While it is not breaking news that you should drink water, these studies do help enlighten why it is important for body composition and long term health. Many of the traditional suggestions for water intake still apply:
-For active individuals, aim to drink your body weight in ounces of water per day.
-Drinking water before meals may help decrease caloric intake at that meal and improve digestion.
-Listen to your body. After hard workouts or sodium-rich meals, you may need more water (even if it means you pee a little more often).
In addition to this, there are some less scientific and more anecdotal tips that have worked well for my clients and me:
-Instead of thinking of it as a hindrance, be grateful you get to drink all the water you want. A large portion of the world is not so lucky.
-Get a water bottle that makes drinking water more enjoyable. My favorites are by Contigo. That straw is a game-changer.
-Get a water bottle that helps you track your intake. There are high tech ones like Hidrate Spark (which I have and enjoy) or just basic ones that have measurements on them.
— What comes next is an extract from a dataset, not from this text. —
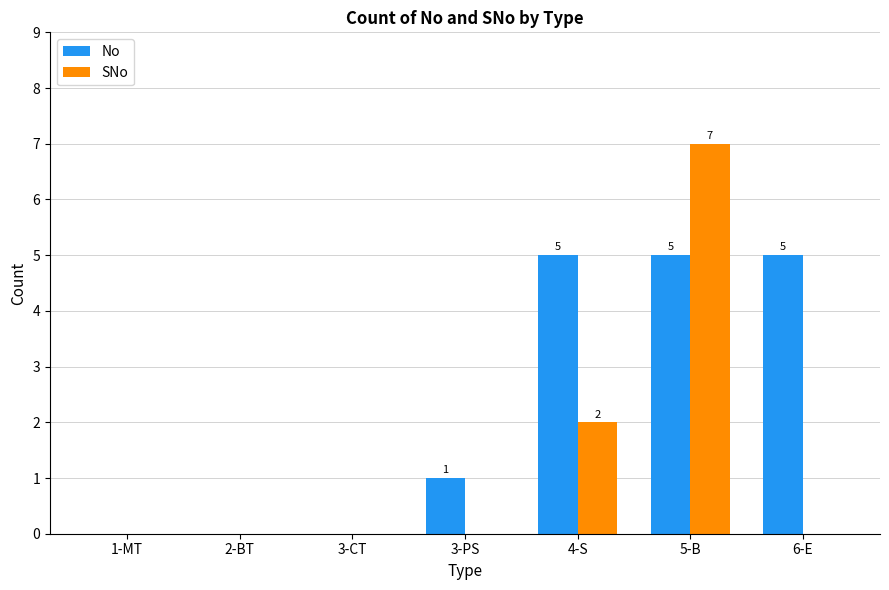

At which category is the sum across all series the highest?

5-B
-Get a big water bottle, sometimes just the act of not having to fill up your water is helpful. One of my clients swears by this one.
-Try water flavoring like mio.
-Throw in the occasional unsweetened carbonated beverage or two, I find AHA to be the most flavorful.
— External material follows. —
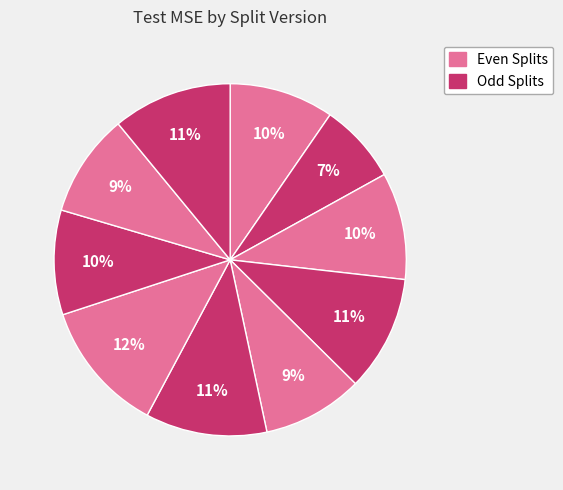

How many slices are in this pie chart?

10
Water intake is non-negotiable if you want to achieve your physique goals. Instead of treating it as a secondary nuisance, treat it like the critical piece of the puzzle that it is. Further, be grateful you get to drink as much water as you do and get creative with ways to make drinking water less boring and more enjoyable.
1. Thornton, S. (2016). Increased hydration can be associated with weight loss. Frontiers
In Nutrition, 3.
2. García, A., Moráis-Moreno, C., Samaniego-Vaesken, M., Partearroyo, A., &
Varela-Moreiras, T. (2019). Influence of water intake and balance on body
composition in healthy young adults from Spain. Nutrients, 11(8), 1923.